Passage provided:
Er, for now, anyway. Done Elizabethan & Jacobean Drama… done Art History as of this morning. I was honestly falling asleep during Art History, though. I had to keep chewing on my thumb to stay coherent and hope that my lines weren’t as wobbly as my vision told. I ended up mentioning the impact of Mondrian’s Composition in Blue, Red, & Yellow on 21st Century rock band CD covers… possibly to a detriment. I may have worked at a CD store for the last six months, but the instructor here doesn’t really seem like a Silverchair-enough kind of guy to get the reference.

Look it up, though. Maybe I should send an email if I get a shy grade for it.

My brother ended up picking me up after work to catch the opening show of I Am Legend.

Sidenotes. The Dark Knight trailer: Heath, you look good in purple. Do us proud. Also, Jumper trailer: I think I like you. You look like Unbreakable with a touch of realistic smartass. Gimme.

10 000 BC, though… wtf, guys? Did someone do a line of Scorpion King while watching Apocalypto? Mammoth-hunters I can see, but a trans-Bering slave trade and woolly mammoths charging Mesopotamian-looking ziggurats? Um, what? And wtf’s up with the catchphrase, “A story never before told”? Are you even trying to avoid sounding like you’re pulling this out of your ass because no one was alive at the time so they can’t contradict you?

What to work on:
1) Extract the part of the blog post starting with "Look it up, though." and going on through "realistic smartass. Gimme.", word for word.
2) According to the blog post, where has the writer worked for the last six months?
3) Carry on writing the blog post about finishing classes and seeing movie trailers, starting after its last sentence.
The lines that come next have nothing to do with the blog post.

Supplied information:
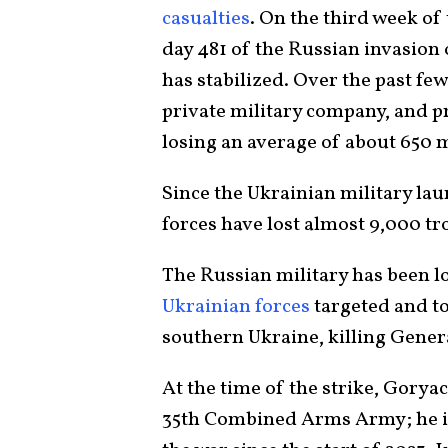
casualties
. On the third week of
day 481 of the Russian invasion 
has stabilized. Over the past fe
private military company, and p
losing an average of about 650 
Since the Ukrainian military la
forces have lost almost 9,000 tr
The Russian military has been lo
Ukrainian forces
targeted and t
southern Ukraine, killing Gener
At the time of the strike, Goryac
35th Combined Arms Army; he is t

Outputs in order:
1)
Look it up, though. Maybe I should send an email if I get a shy grade for it.

My brother ended up picking me up after work to catch the opening show of I Am Legend.

Sidenotes. The Dark Knight trailer: Heath, you look good in purple. Do us proud. Also, Jumper trailer: I think I like you. You look like Unbreakable with a touch of realistic smartass. Gimme.

2) At a CD store.

3)
Okay, I Am Legend. Good movie. Better Will Smith. Damn, but I could watch that guy play bloody John Constantine and would not cease to be impressed with what kind of meat he can take onto his plate and chew. I’m suspending more detailed judgment on it until I can get my hands on the original story to read. I remember flipping through the first bit in Chapters once, and remembering a rather different take, so I wanna compare that first.

I will say a few things, though. A few… moments that struck such a chord in me I don’t think I could sleep without getting them down. I don’t know if anyone save one or two readers will know what the hell I’m referring to on my half, but here goes.

“Please say hello to me…”

Oh, I thought to myself, chewing my fingernails down with all these sudden rushes of sad anxiety. Oh god… this is Garrett’s worst nightmare.

“Please say hello to me…”

And my fingernails are still sore, and short. Oh god… this is what I did to him. This is how his story will end, and he knows it.

Garrett, barring nuclear exposure, or being entombed in cement, or getting whack-a-moled with a small continent… Garrett won’t die. He and Eyovar will muddle along, slowly getting old, and then older, but Garrett won’t die. He’ll age, and he’ll weary, and he’ll bear the scars of living, but there is no sickness that will make him weak, no cancer that will eat at him, no infection that he won’t live through. He will heal. He will go on.

And eventually, Garrett will have to go on alone. Everyone else… everyone else dies. Eventually. Garrett will be left alone with no company but the dead.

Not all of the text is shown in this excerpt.